▸ PROBLEM: Copy each of the items below word for word, keeping every line in its original order.
↓↓↓
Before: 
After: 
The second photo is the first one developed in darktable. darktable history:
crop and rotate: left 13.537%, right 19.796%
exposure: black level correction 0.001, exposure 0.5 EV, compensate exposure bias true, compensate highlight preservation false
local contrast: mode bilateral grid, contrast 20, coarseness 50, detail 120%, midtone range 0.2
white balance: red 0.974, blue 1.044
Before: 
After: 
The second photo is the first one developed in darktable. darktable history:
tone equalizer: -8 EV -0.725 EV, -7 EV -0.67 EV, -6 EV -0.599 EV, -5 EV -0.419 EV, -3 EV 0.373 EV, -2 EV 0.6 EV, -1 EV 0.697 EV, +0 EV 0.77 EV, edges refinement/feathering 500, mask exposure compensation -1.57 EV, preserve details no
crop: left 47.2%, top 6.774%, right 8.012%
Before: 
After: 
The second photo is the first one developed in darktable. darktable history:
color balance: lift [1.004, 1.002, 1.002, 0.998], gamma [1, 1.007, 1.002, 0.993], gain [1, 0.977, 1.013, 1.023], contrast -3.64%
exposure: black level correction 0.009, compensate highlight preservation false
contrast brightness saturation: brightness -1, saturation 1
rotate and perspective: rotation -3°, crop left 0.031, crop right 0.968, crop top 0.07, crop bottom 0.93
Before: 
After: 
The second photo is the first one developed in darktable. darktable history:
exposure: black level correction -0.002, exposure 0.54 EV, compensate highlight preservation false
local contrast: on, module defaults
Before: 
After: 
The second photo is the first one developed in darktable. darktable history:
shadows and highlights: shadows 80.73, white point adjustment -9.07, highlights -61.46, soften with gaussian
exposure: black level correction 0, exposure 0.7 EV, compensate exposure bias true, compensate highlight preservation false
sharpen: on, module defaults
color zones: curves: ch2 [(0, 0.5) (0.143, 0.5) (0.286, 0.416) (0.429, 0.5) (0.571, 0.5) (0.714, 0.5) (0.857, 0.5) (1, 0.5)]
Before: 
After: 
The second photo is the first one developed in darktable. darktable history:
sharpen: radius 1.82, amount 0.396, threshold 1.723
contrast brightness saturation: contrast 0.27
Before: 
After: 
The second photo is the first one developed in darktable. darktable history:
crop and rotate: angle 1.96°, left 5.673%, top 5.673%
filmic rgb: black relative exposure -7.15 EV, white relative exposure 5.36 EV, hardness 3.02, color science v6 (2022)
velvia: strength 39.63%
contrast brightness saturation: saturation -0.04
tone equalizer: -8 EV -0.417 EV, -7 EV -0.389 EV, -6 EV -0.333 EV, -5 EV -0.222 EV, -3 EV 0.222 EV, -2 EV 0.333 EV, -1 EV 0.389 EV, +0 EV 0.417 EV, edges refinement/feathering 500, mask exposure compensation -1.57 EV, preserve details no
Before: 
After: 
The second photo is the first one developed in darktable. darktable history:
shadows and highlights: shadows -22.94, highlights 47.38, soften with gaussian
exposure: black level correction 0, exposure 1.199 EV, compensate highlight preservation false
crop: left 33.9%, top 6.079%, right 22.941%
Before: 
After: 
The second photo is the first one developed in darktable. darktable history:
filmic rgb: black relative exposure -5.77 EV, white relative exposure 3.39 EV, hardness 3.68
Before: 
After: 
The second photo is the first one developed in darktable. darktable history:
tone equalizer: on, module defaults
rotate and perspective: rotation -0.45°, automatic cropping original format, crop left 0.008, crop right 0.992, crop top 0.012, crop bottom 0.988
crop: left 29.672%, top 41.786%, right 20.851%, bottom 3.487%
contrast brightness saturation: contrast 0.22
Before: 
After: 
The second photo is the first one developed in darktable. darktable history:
↑↑↑
▸ FINISHED ANSWER:
Before: 
After: 
The second photo is the first one developed in darktable. darktable history:
crop and rotate: left 13.537%, right 19.796%
exposure: black level correction 0.001, exposure 0.5 EV, compensate exposure bias true, compensate highlight preservation false
local contrast: mode bilateral grid, contrast 20, coarseness 50, detail 120%, midtone range 0.2
white balance: red 0.974, blue 1.044
Before: 
After: 
The second photo is the first one developed in darktable. darktable history:
tone equalizer: -8 EV -0.725 EV, -7 EV -0.67 EV, -6 EV -0.599 EV, -5 EV -0.419 EV, -3 EV 0.373 EV, -2 EV 0.6 EV, -1 EV 0.697 EV, +0 EV 0.77 EV, edges refinement/feathering 500, mask exposure compensation -1.57 EV, preserve details no
crop: left 47.2%, top 6.774%, right 8.012%
Before: 
After: 
The second photo is the first one developed in darktable. darktable history:
color balance: lift [1.004, 1.002, 1.002, 0.998], gamma [1, 1.007, 1.002, 0.993], gain [1, 0.977, 1.013, 1.023], contrast -3.64%
exposure: black level correction 0.009, compensate highlight preservation false
contrast brightness saturation: brightness -1, saturation 1
rotate and perspective: rotation -3°, crop left 0.031, crop right 0.968, crop top 0.07, crop bottom 0.93
Before: 
After: 
The second photo is the first one developed in darktable. darktable history:
exposure: black level correction -0.002, exposure 0.54 EV, compensate highlight preservation false
local contrast: on, module defaults
Before: 
After: 
The second photo is the first one developed in darktable. darktable history:
shadows and highlights: shadows 80.73, white point adjustment -9.07, highlights -61.46, soften with gaussian
exposure: black level correction 0, exposure 0.7 EV, compensate exposure bias true, compensate highlight preservation false
sharpen: on, module defaults
color zones: curves: ch2 [(0, 0.5) (0.143, 0.5) (0.286, 0.416) (0.429, 0.5) (0.571, 0.5) (0.714, 0.5) (0.857, 0.5) (1, 0.5)]
Before: 
After: 
The second photo is the first one developed in darktable. darktable history:
sharpen: radius 1.82, amount 0.396, threshold 1.723
contrast brightness saturation: contrast 0.27
Before: 
After: 
The second photo is the first one developed in darktable. darktable history:
crop and rotate: angle 1.96°, left 5.673%, top 5.673%
filmic rgb: black relative exposure -7.15 EV, white relative exposure 5.36 EV, hardness 3.02, color science v6 (2022)
velvia: strength 39.63%
contrast brightness saturation: saturation -0.04
tone equalizer: -8 EV -0.417 EV, -7 EV -0.389 EV, -6 EV -0.333 EV, -5 EV -0.222 EV, -3 EV 0.222 EV, -2 EV 0.333 EV, -1 EV 0.389 EV, +0 EV 0.417 EV, edges refinement/feathering 500, mask exposure compensation -1.57 EV, preserve details no
Before: 
After: 
The second photo is the first one developed in darktable. darktable history:
shadows and highlights: shadows -22.94, highlights 47.38, soften with gaussian
exposure: black level correction 0, exposure 1.199 EV, compensate highlight preservation false
crop: left 33.9%, top 6.079%, right 22.941%
Before: 
After: 
The second photo is the first one developed in darktable. darktable history:
filmic rgb: black relative exposure -5.77 EV, white relative exposure 3.39 EV, hardness 3.68
Before: 
After: 
The second photo is the first one developed in darktable. darktable history:
tone equalizer: on, module defaults
rotate and perspective: rotation -0.45°, automatic cropping original format, crop left 0.008, crop right 0.992, crop top 0.012, crop bottom 0.988
crop: left 29.672%, top 41.786%, right 20.851%, bottom 3.487%
contrast brightness saturation: contrast 0.22
Before: 
After: 
The second photo is the first one developed in darktable. darktable history:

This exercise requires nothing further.